Steps 1 : Getting the 20 Newsgroups dataset

  • The 20 Newsgroups data set is a collection of approximately 20,000 newsgroup documents, partitioned (nearly) evenly across 20 different newsgroups. http://qwone.com/~jason/20Newsgroups/

Download Dataset

http://qwone.com/~jason/20Newsgroups/20news-bydate.tar.gz

Steps 2 : Copping text files to the HDFD

After downloading our text collections locally, and in order to be able to handle it with Mahout. It's time to copy it to out HDFS.

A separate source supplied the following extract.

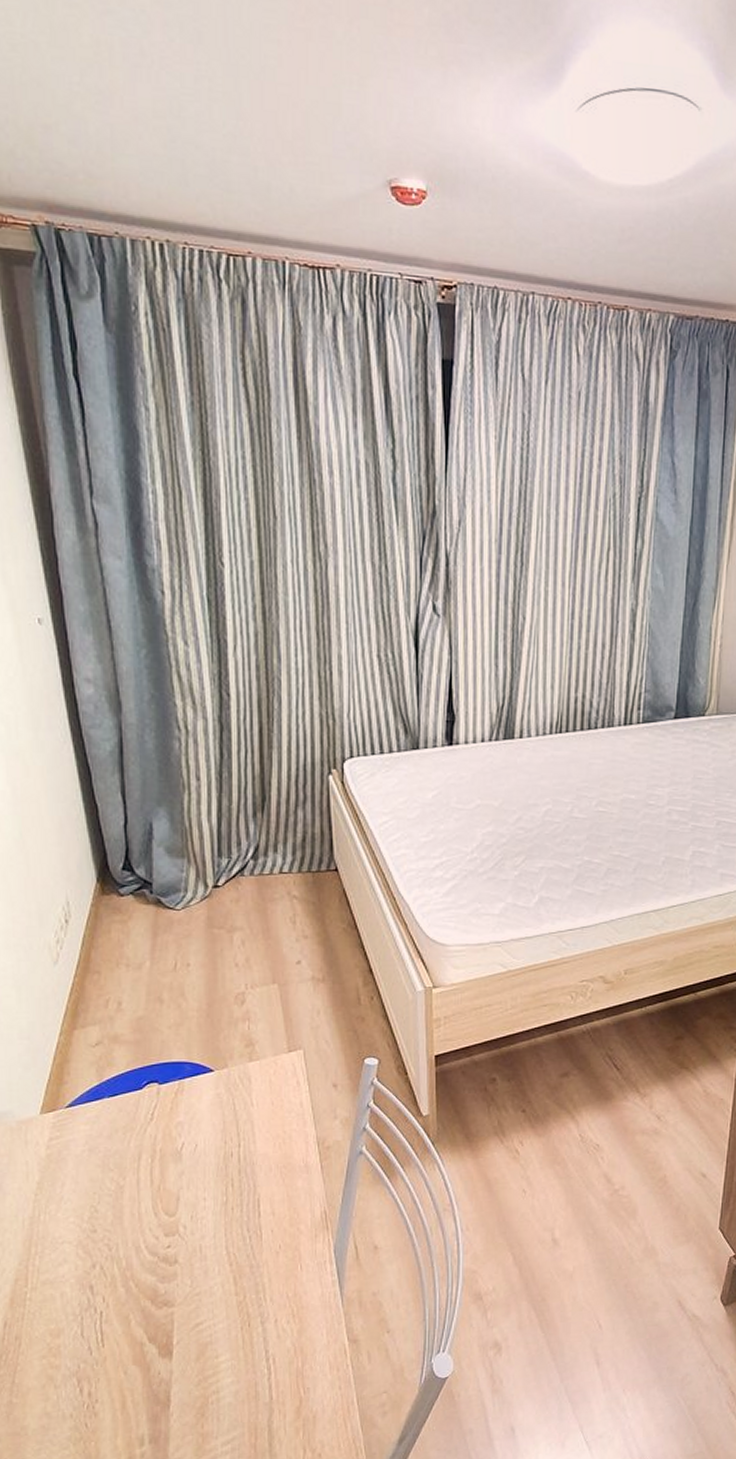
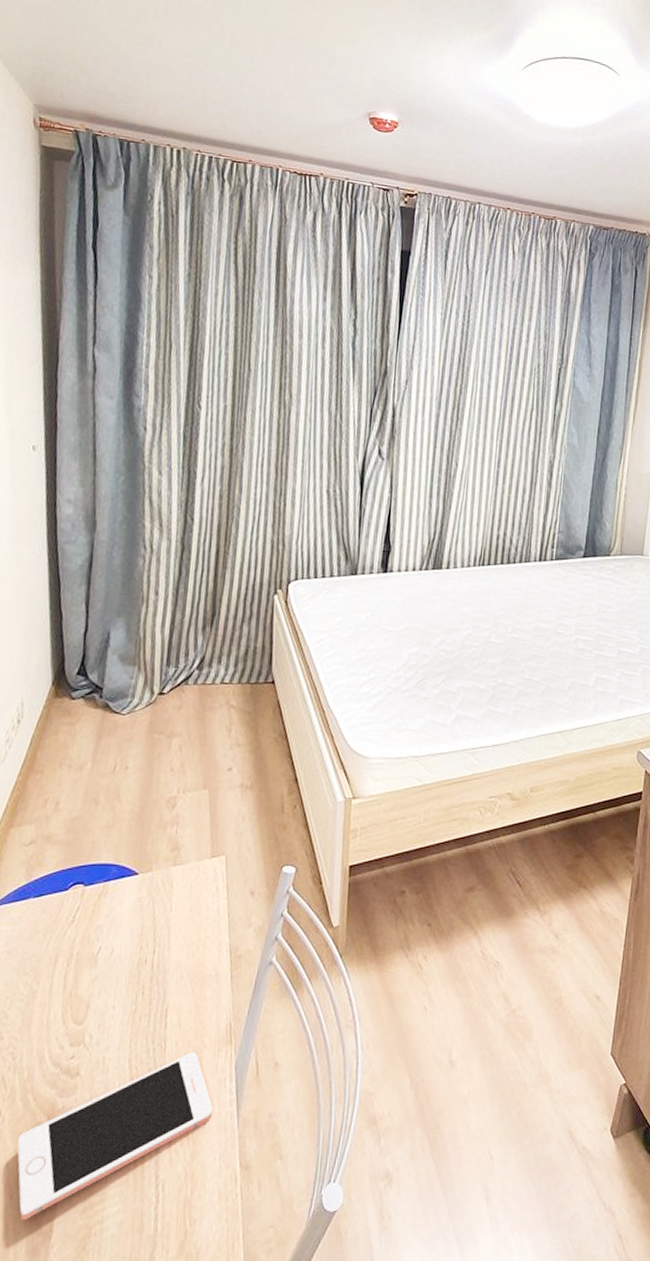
cell phone: none [125,1238,315,1393] -> present [17,1051,213,1221]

hadoop fs -mkdir 20newsdata

hadoop fs -copyFromLocal 20news-bydate-train/ 20newsdata

Steps 3 : Convert our dataset into SequenceFiles

  • SequenceFile is a hadoop flat file format where each document is represented as a key-value pair.
  • Actually, Key is the document id and value is its content
mahout seqdirectory -i 20newsdata/20news-bydate-train -o 20newsdataseq-out

-i : specifying the input directory
-o : specifying the output directory

Steps 4 : Convert SequenceFiles to sparse vector file format

  • In order to be able to run properly, most algorithms in text mining require a numerical representation of texts. That's why, we should turn the collections of texts we had in the previous steps into numerical feature vectors. Therefore, every document is represented as a vector where each element of the vector is a word and its weight respectively
mahout seq2sparse -i 20newsdataseq-out/part-m-00000 -o 20newsdatavec -lnorm -nv -wt tfidf 

-i : specifying the input directory
-o : specifying the output directory
-lnorm : output vector to be log normalized
-nv : named vectors
-wt : weight to use here we use tfidf

Steps 5 : Split dataset in Testing and Training

  • Split our dataset into testing and training so we can test our model how accurate it is.
mahout split -i 20newsdatavec/tfidf-vectors --trainingOutput 20newsdatatrain --testOutput 20newsdatatest --randomSelectionPct 70 --overwrite --sequenceFiles -xm sequential  

--trainingOutput : training output directory
--testOutput : testing output directory
--randomSelectionPct : split data in percentage for training
--overwrite : overwrite if folder exist
--sequenceFiles : sequential
--xm : execution method sequential or mapreduce

Steps 6 : Training the model

  • Train the model with training dataset
mahout trainnb -i 20newsdatatrain -o model -li lableindex -ow -c  

-i : specifying the input directory
-o : specifying the output directory
-li :  specifying the lableindex directory
-ow : overwrite
-c : Complement Naive Bayes

Steps 7 : Test the model

  • Now, Test the model with our testing dataset and check the result
mahout testnb -i 20newsdatatest -m model -l lableindex -ow -o results  

-i : specifying the input director
-m : specifying the model
-o : specifying the output directory
-li :  specifying the lableindex directory
-ow : overwrite